Relatório da UNRWA denuncia pressões de Israel para fabricar ligações ao Hamas
Segundo a agência da ONU para os refugiados palestinianos, alguns dos seus funcionários interrogados por Israel foram coagidos a admitir uma ligação ao movimento islamista.
Um relatório elaborado em Fevereiro pela agência da ONU para os refugiados palestinianos, e cuja existência só foi noticiada na sexta-feira, inclui testemunhos de alguns funcionários que dizem ter sido coagidos a admitir uma ligação ao Hamas, avança a agência Reuters.
Segundo a directora de comunicação da agência (UNRWA, na sigla em inglês), Juliette Touma, o relatório, com 11 páginas, vai ser entregue a departamentos da ONU e organizações externas com experiência na investigação de possíveis abusos dos direitos humanos.
"Quando a guerra acabar, será preciso lançar uma série de processos para investigar toda e qualquer violação dos direitos humanos", disse Touma à Reuters.
O relatório, cuja consulta em pormenor pela Reuters foi negada pela UNRWA, incluirá alegações de espancamentos, waterboarding (simulação de afogamento) e ameaças de violência física contra familiares de funcionários da agência da ONU.

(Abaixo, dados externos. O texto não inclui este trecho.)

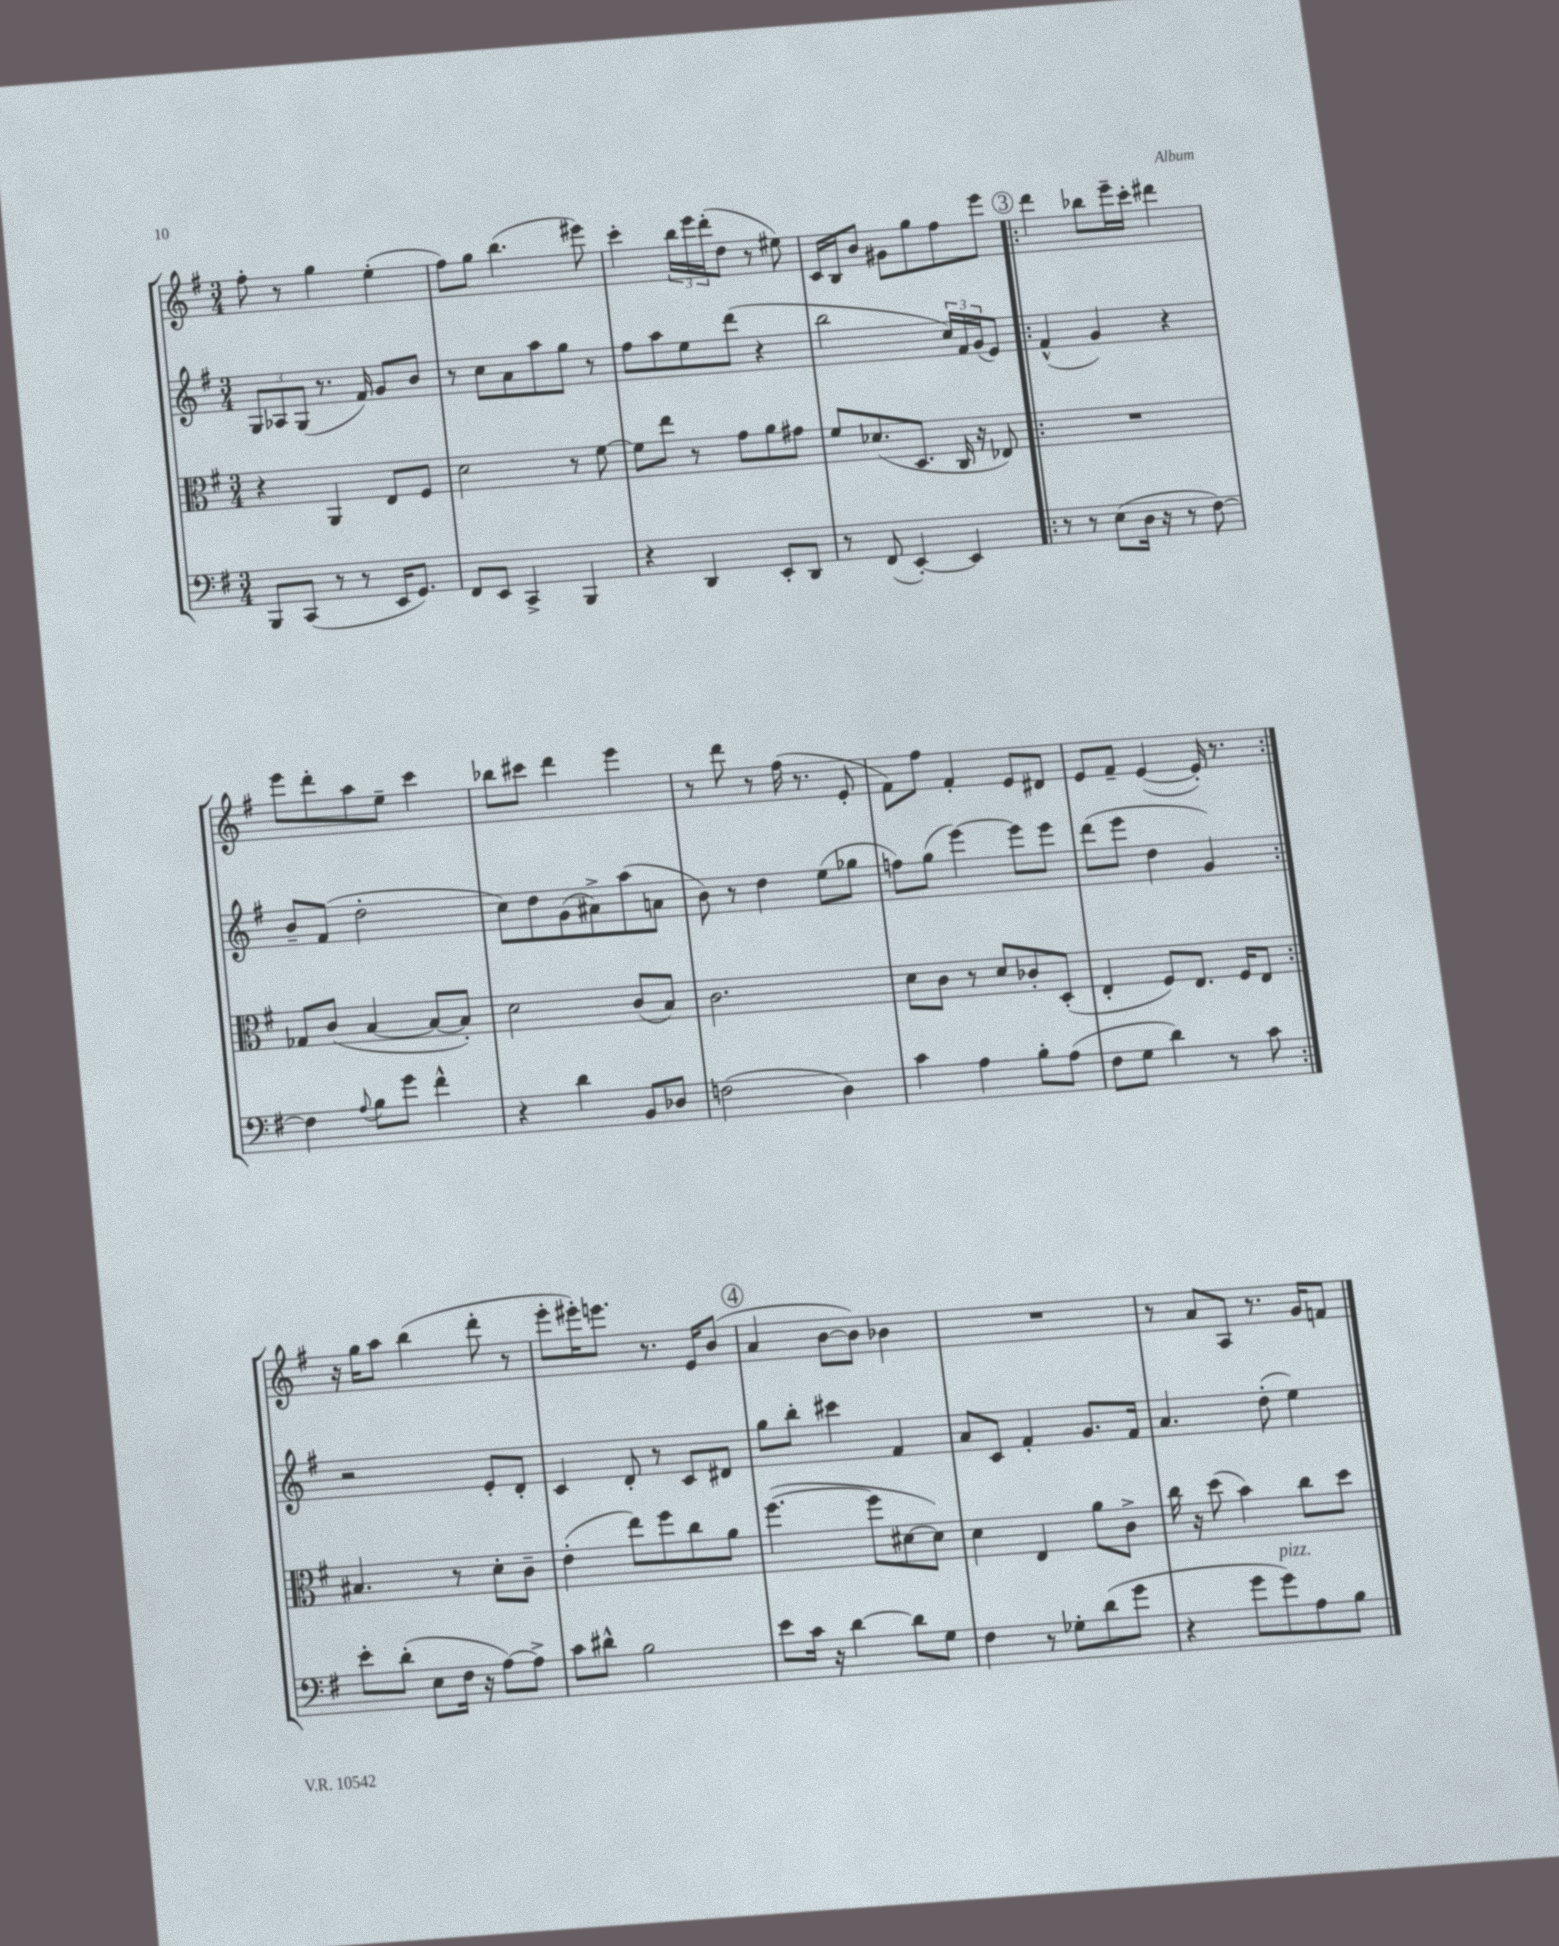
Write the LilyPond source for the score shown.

<<
\new StaffGroup <<
\new Staff = "s0" {
    \clef treble \key g \major \numericTimeSignature \time 3/4
    fis''8-. r8 g''4 e''4-.( |
    fis''8) g''8 b''4.( eis'''8) |
    c'''4-. \tuplet 3/2 { b''16 e'''16 d'''16-.( } d''8 r8 eis''8) |
    c'16 b16 b'8 gis'8 g''8 fis''8 e'''8 |
    \repeat volta 2 { \mark \markup { \circle "3" } d'''4 bes''8 e'''16-- c'''16-. dis'''4 |
    e'''8 d'''8-. a''8 e''8-- c'''4 |
    bes''8 cis'''8 d'''4 e'''4 |
    r8 d'''8 r8 fis''16( r8. e'8-. |
    fis'8) fis''8 fis'4-. e'8 dis'8 |
    e'8 fis'8-- e'4~( e'16-.) r8. | }
    r16 g''16 a''8 b''4( d'''8-. r8 |
    e'''8-. eis'''16-.) e'''8. r8. e'16 b'8( |
    \mark \markup { \circle "4" } a'4 b'8~ b'8) bes'4 |
    R2. |
    r8 a'8 a8 r8. g'16 f'8 \bar "|." |
}
\new Staff = "s1" {
    \clef treble \key g \major \numericTimeSignature \time 3/4
    \tuplet 3/2 { g8 aes8 g8( } r8. fis'16) g'8 b'8 |
    r8 c''8 a'8 a''8 g''8 r8 |
    fis''8 a''8 e''8 d'''8( r4 |
    b''2 \tuplet 3/2 { c''16) fis'16 g'16( } e'8) |
    \repeat volta 2 { \mark \markup { \circle "3" } fis'4-^( g'4) r4 |
    b'8-- fis'8( d''2-. |
    c''8) d''8 g'8( ais'8->) a''8( a'8 |
    b'8) r8 d''4 e''8( ges''8 |
    f''8) g''8( e'''4~) e'''8 e'''8 |
    d'''8( e'''8 d''4 g'4) | }
    r2 e'8-. d'8-. |
    c'4 d'8-. r8 c'8 dis'8 |
    \mark \markup { \circle "4" } g''8 b''8-. cis'''4 fis'4 |
    a'8 c'8 fis'4-. g'8. fis'16 |
    a'4. d''8-.( e''4) \bar "|." |
}
\new Staff = "s2" {
    \clef alto \key g \major \numericTimeSignature \time 3/4
    r4 a,4 e8 fis8 |
    d'2 r8 fis'8~ |
    fis'8 e''8 r8 g'8 a'8 gis'8 |
    fis'8 des'8.( d8. c16 r16 ees8) |
    \repeat volta 2 { \mark \markup { \circle "3" } R2. |
    ges8 c'8( b4~ b8~ b8-.) |
    d'2 c'8( b8) |
    c'2. |
    d'8 c'8 r8 d'8 ces'8-. d8-.( |
    e4-. fis8) e8. fis16 e8 | }
    bis4. r8 d'8-. c'8-- |
    e'4-.( e''8) fis''8 c''8 a'8 |
    \mark \markup { \circle "4" } fis''4.~( fis''8 dis'8~ dis'8) |
    d'4 e4 a'8 c'8-> |
    c''16 r16 d''8( b'4) c''8 d''8 \bar "|." |
}
\new Staff = "s3" {
    \clef bass \key g \major \numericTimeSignature \time 3/4
    b,,8 c,8( r8 r8 e,16 g,8.) |
    fis,8 e,8 c,4-> b,,4 |
    r4 d,4 e,8-. d,8 |
    r8 fis,8( e,4~-.) e,4 |
    \repeat volta 2 { \mark \markup { \circle "3" } r8 r8 e8( d16 r16 r8 fis8~) |
    fis4 \appoggiatura { a8 } b8 g'8 fis'4-^ |
    r4 d'4 b,8 des8 |
    f2( d4) |
    c'4 a4 b8-. a8( |
    fis8 g8 d'4) r8 c'8 | }
    e'8-. d'8-.( e8 fis16 r16 a8~) a8-> |
    c'8 dis'8-^ b2 |
    \mark \markup { \circle "4" } e'8 c'16 r16 d'4~ d'8 g8 |
    fis4 r8 ges8-. d'8( g'8 |
    r4 g'8 g'8^\markup { \italic "pizz." }) a8 b8 \bar "|." |
}
>>
>>
\layout { \context { \Score \remove "Bar_number_engraver" } }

O objectivo das agressões, segundo a UNRWA, seria o de coagir os funcionários a afirmar que a agência tem ligações ao Hamas e que alguns deles "participaram nas atrocidades de 7 de Outubro de 2023", lê-se no relatório, numa referência aos ataques do movimento islamista palestiniano em território de Israel, há cinco meses, que fizeram pelo menos 1200 mortos e motivaram uma intensa campanha de bombardeamentos israelitas em Gaza que já provocou mais de 30 mil mortos.
Questionado pela Reuters sobre as denúncias do relatório, um porta-voz do Exército israelita, citado sob anonimato, disse que Israel "actua de acordo com a lei internacional na protecção dos direitos dos prisioneiros", e sugeriu que as testemunhas em causa podem ter sido ameaçadas pelo Hamas para inventarem denúncias de maus tratos.

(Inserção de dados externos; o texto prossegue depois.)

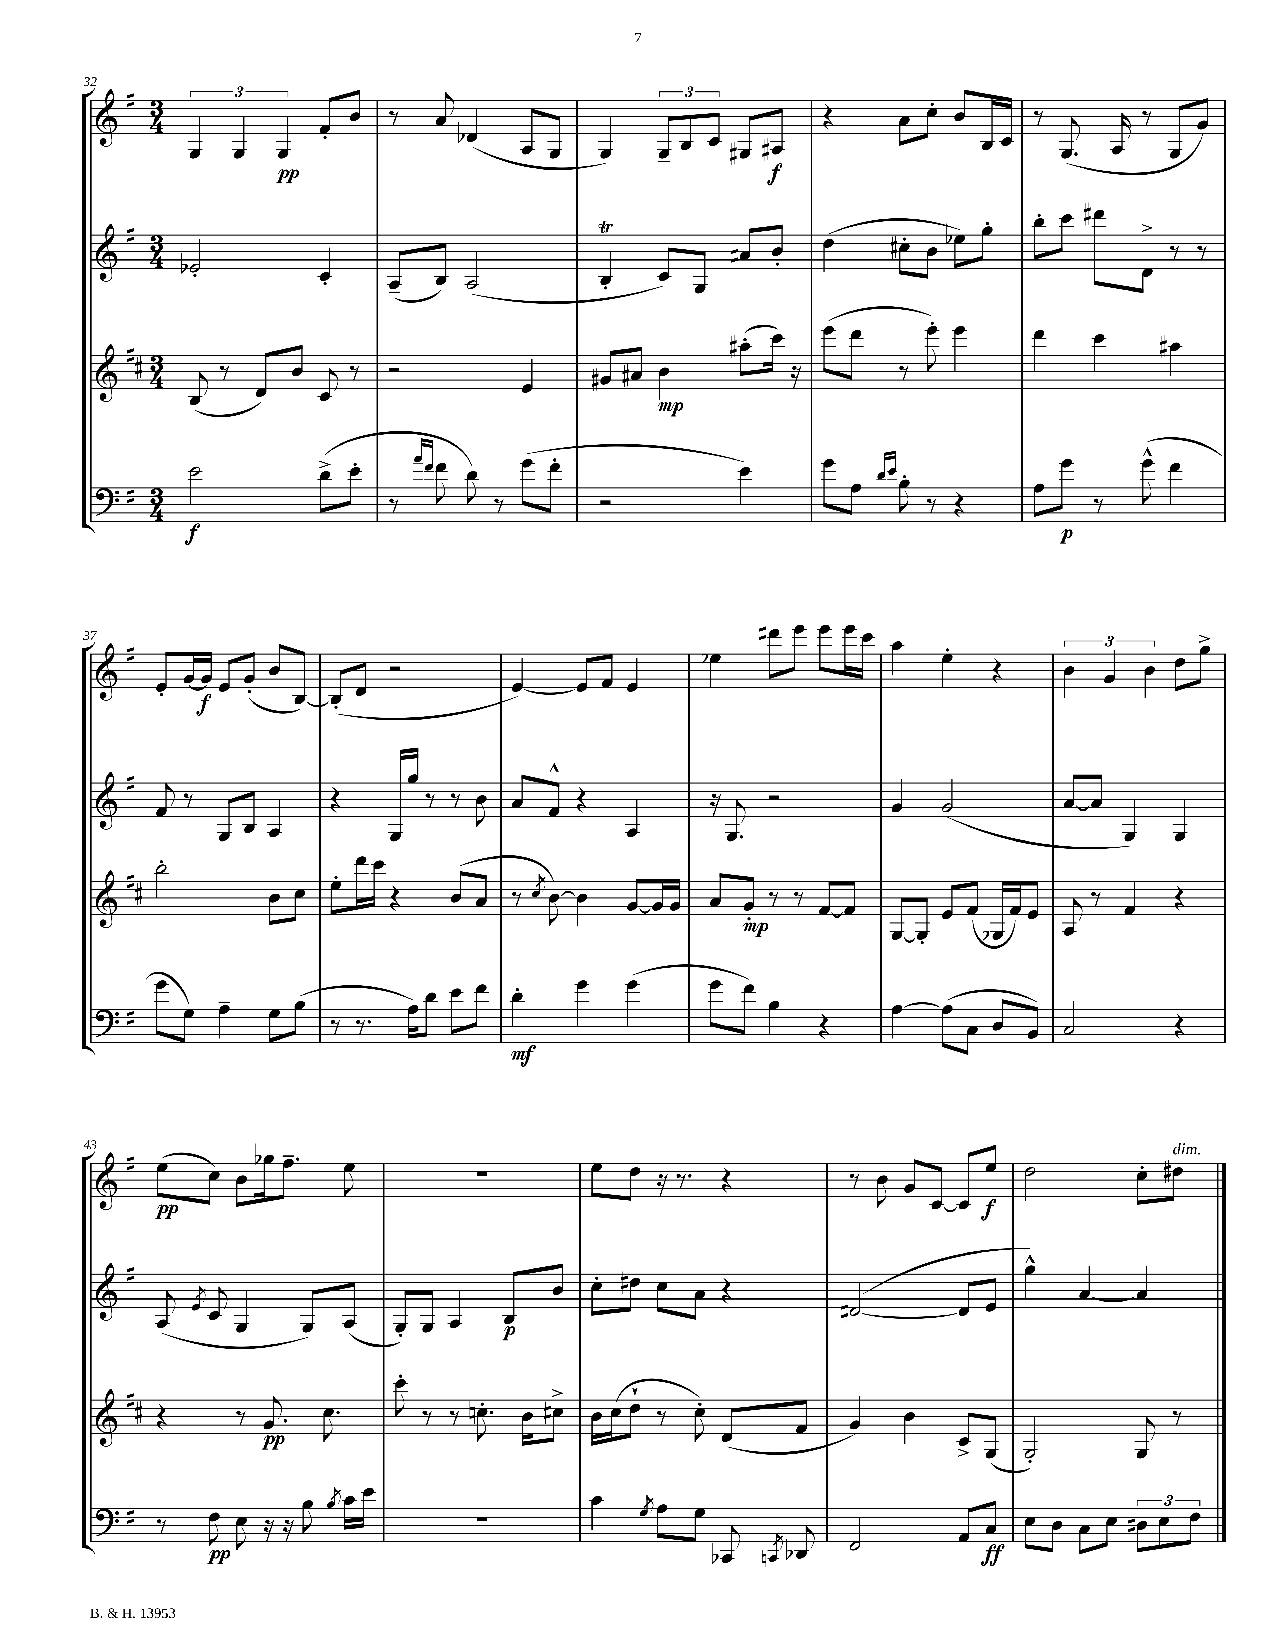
<<
\new StaffGroup <<
\new Staff = "s0" {
    \clef treble \key g \major \numericTimeSignature \time 3/4
    \autoBeamOff \tuplet 3/2 { g4 g4 g4\pp } fis'8[-. b'8] |
    r8 a'8 des'4( a8[ g8] |
    g4) \tuplet 3/2 { g8[-- b8 c'8] } gis8[ ais8]\f |
    r4 a'8[ c''8]-. b'8[ b16 c'16] |
    r8 g8.( a16 r8 g8[ g'8]) |
    e'8[-. g'16~ g'16]\f e'8[ g'8]-.( b'8[ b8]~) |
    b8[-.( d'8] r2 |
    e'4~) e'8[ fis'8] e'4 |
    ees''4 dis'''8[ e'''8] e'''8[ e'''16 c'''16] |
    a''4 e''4-. r4 |
    \tuplet 3/2 { b'4 g'4 b'4 } d''8[ g''8]-> |
    e''8[\pp( c''8]) b'8[ ges''16 fis''8.]-- e''8 |
    R2. |
    e''8[ d''8] r16 r8. r4 |
    r8 b'8 g'8[ c'8]~ c'8[ e''8]\f |
    d''2 c''8[-. dis''8]^\markup { \italic "dim." } \bar "|." |
}
\new Staff = "s1" {
    \clef treble \key g \major \numericTimeSignature \time 3/4
    \autoBeamOff ees'2-. c'4-. |
    a8[--( b8]) a2( |
    b4-.\trill c'8[) g8] ais'8[ b'8]-. |
    d''4( cis''8[-. b'8] ees''8[) g''8]-. |
    b''8[-. c'''8] dis'''8[ d'8]-> r8 r8 |
    fis'8 r8 g8[ b8] a4 |
    r4 g16[ g''16] r8 r8 b'8 |
    a'8[ fis'8]-^ r4 a4 |
    r16 g8. r2 |
    g'4 g'2( |
    a'8[~ a'8] g4) g4 |
    a8( \acciaccatura { e'8 } c'8 g4 g8[) a8]( |
    g8[-.) g8] a4 b8[\p b'8] |
    c''8[-. dis''8] c''8[ a'8] r4 |
    dis'2~( dis'8[ e'8] |
    g''4-^) a'4~ a'4 \bar "|." |
}
\new Staff = "s2" {
    \clef treble \key d \major \numericTimeSignature \time 3/4
    \autoBeamOff b8( r8 d'8[) b'8] cis'8 r8 |
    r2 e'4 |
    gis'8[ ais'8] b'4\mp ais''8[-.( cis'''16]) r16 |
    e'''8[( d'''8] r8 e'''8-.) e'''4 |
    d'''4 cis'''4 ais''4 |
    b''2-. b'8[ cis''8] |
    e''8[-. d'''16 cis'''16] r4 b'8[( a'8] |
    r8 \acciaccatura { cis''8 } b'8~) b'4 g'8[~ g'16 g'16] |
    a'8[ g'8]-.\mp r8 r8 fis'8[~ fis'8] |
    g8[~ g8]-. e'8[ fis'8]( ges16[ fis'16) e'8] |
    a8 r8 fis'4 r4 |
    r4 r8 g'8.\pp cis''8. |
    cis'''8-. r8 r8 c''8.-. b'16[ cis''8]-> |
    b'16[ cis''16( d''8]-! r8 cis''8-.) d'8[( fis'8] |
    g'4) b'4 cis'8[-> g8]( |
    g2-.) g8 r8 \bar "|." |
}
\new Staff = "s3" {
    \clef bass \key g \major \numericTimeSignature \time 3/4
    \autoBeamOff e'2\f d'8[->( e'8]-. |
    r8 \grace { a'16[ fis'16] } fis'8 d'8) r8 g'8[( fis'8]-. |
    r2 e'4) |
    g'8[ a8] \grace { d'16[ e'16] } b8-. r8 r4 |
    a8[ g'8]\p r8 g'8-^( fis'4 |
    g'8[ g8]) a4-- g8[ b8]( |
    r8 r8. a16[) d'8] e'8[ fis'8] |
    d'4-.\mf g'4 g'4( |
    g'8[ fis'8]) b4 r4 |
    a4~ a8[( c8] d8[ b,8]) |
    c2 r4 |
    r8 fis8\pp e8 r16 r16 b8 \acciaccatura { b8 } c'16[ e'16] |
    R2. |
    c'4 \acciaccatura { g8 } a8[ g8] ces,8 \acciaccatura { c,8 } des,8 |
    fis,2 a,8[ c8]\ff |
    e8[ d8] c8[ e8] \tuplet 3/2 { dis8[ e8 fis8] } \bar "|." |
}
>>
>>
\layout { \context { \Score currentBarNumber = #32 } }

Em resposta, a directora de comunicação da UNRWA disse que o relatório assenta em testemunhos na primeira pessoa, feitos por palestinianos detidos e entretanto libertados por Israel, "alguns deles com sinais de violência física e psicológica".
Em Janeiro, o Governo de Israel acusou 12 dos 13 mil trabalhadores da UNRWA em Gaza de terem participado nos ataques de Outubro, o que levou 16 países, incluindo os EUA, a suspenderem as suas contribuições financeiras à agência.
O fim da suspensão no financiamento está condicionado à apresentação dos resultados de uma investigação independente conduzida pela antiga ministra dos Negócios Estrangeiros francesa Catherine Colonna, e cuja publicação deverá ocorrer em Abril.
No início do mês, Israel voltou a acusar a UNRWA de ter ligações ao Hamas, afirmando que mais de 450 funcionários da agência são "operacionais militares" do movimento palestiniano.
Segundo a liderança da UNRWA, as acusações de Israel fazem parte de uma campanha "deliberada e concertada" para pôr fim ao trabalho da agência em Gaza.
Neste sábado, o director da UNRWA, Philippe Lazzarini, mostrou-se "cautelosamente optimista" no reatamento das contribuições financeiras "nas próximas semanas", após a publicação do relatório de Colonna.
Numa entrevista ao canal suíço RTS, Lazzarini avisou que a agência da ONU — um apoio essencial para os palestinianos de Gaza e da Cisjordânia, principalmente no meio de uma campanha de bombardeamentos e de outros ataques que já dura há cinco meses — "enfrenta um risco de morte, de desmantelamento".
"O que está aqui em causa é o futuro dos palestinianos de Gaza a curto prazo. Eles estão a enfrentar uma crise humanitária sem precedentes", disse o responsável.